When a person appoints an attorney under an enduring power of attorney (“EPA”), the person appointing the attorney must be advised by a lawyer or registered legal executive on the terms and implications of the power of attorney document.There is no requirement for the attorney to receive such advice before he or she signs the power of attorney document.However, it is important that an attorney knows and understands what he or she is taking on when agreeing to be appointed an attorney under an EPA.
Enduring powers of attorney are special because they are effective if the donor becomes incompetent to manage his or her property affairs or loses the capacity to make and communicate decisions in relation to his or her own personal care and welfare, whereas general (non-enduring) powers of attorney are automatically revoked if the donor ceases to be competent or loses mental capacity.
The role of an attorney appointed under an enduring power of attorney (“EPA”) is therefore significant and not to be taken lightly or abused.
The Protection of Personal and Property Rights Act 1988 (the “Act”) sets out the powers, responsibilities and duties of attorneys appointed under an EPA.
If a donor of an EPA in relation to property becomes mentally incapable, the attorney must:
- Use the donor’s property in the promotion and protection of the donor’s best interests; and
- At all times encourage the donor to develop his or her competence to manage his or her own property affairs.

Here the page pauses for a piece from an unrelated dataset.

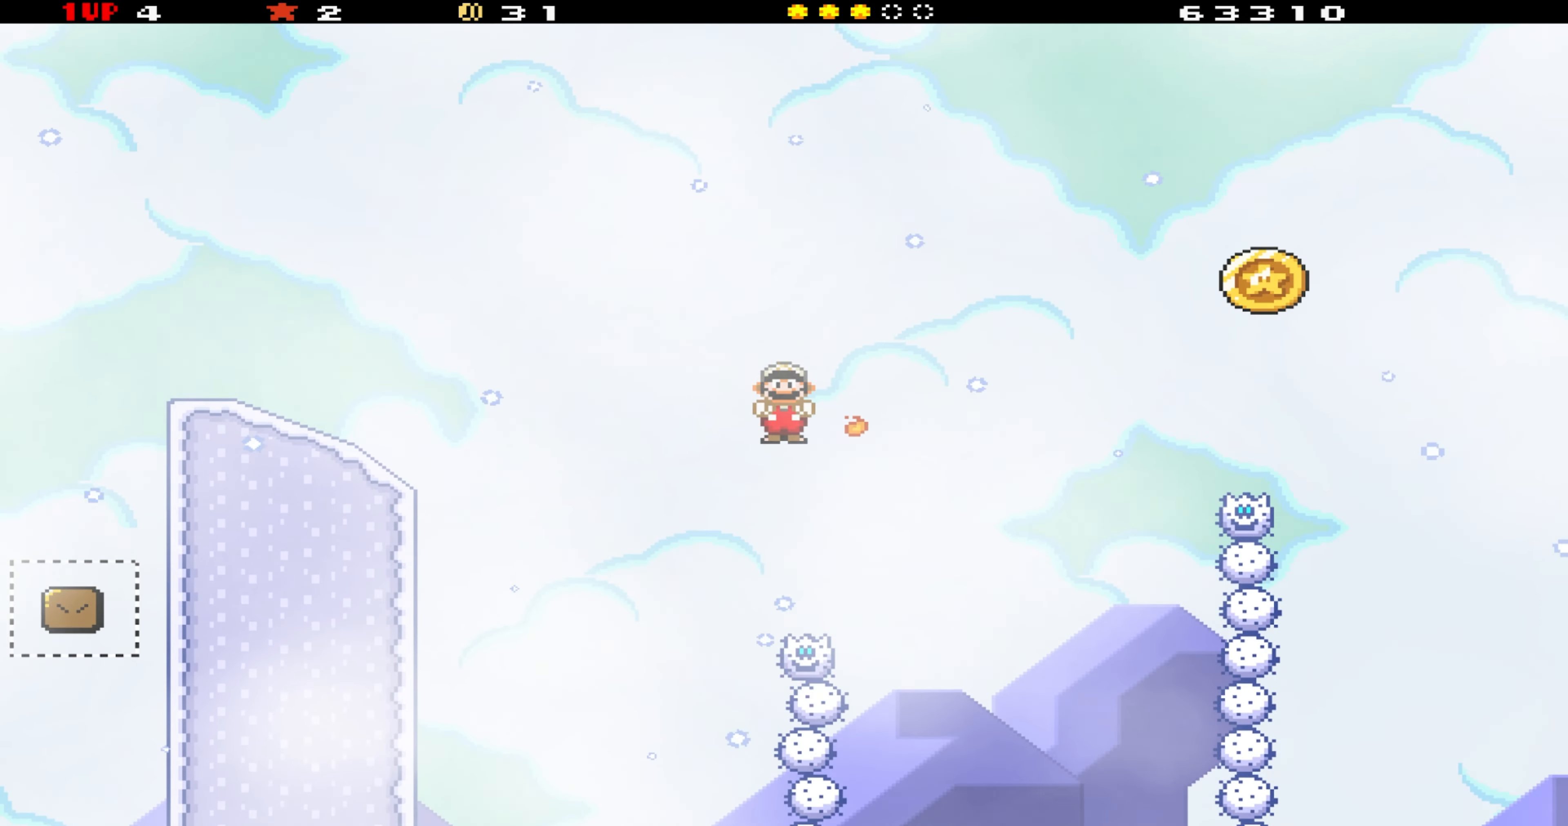
{"buttons": ["B", "Y"], "events": [[250, "B", "up"], [283, "DPAD_LEFT", "up"], [450, "B", "down"]]}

If a donor of an EPA in relation to personal care and welfare becomes mentally incapable, the attorney must:
- Promote and protect the welfare and best interests of the donor; and
- Encourage the donor to develop and exercise his or her decision-making capacity and communication of decisions; and
- Encourage the donor to act on his or her own behalf as much as possible; and
- Seek to ensure that the donor can be involved in the community as much as possible; and
- Consider the financial implications of any decision the attorney makes in respect of the donor’s property.
A property attorney must keep records of all financial transactions entered into by the attorney while the donor is mentally incapable. Failure to do this is an offence and may result in a conviction and a fine of up to $1,000.00.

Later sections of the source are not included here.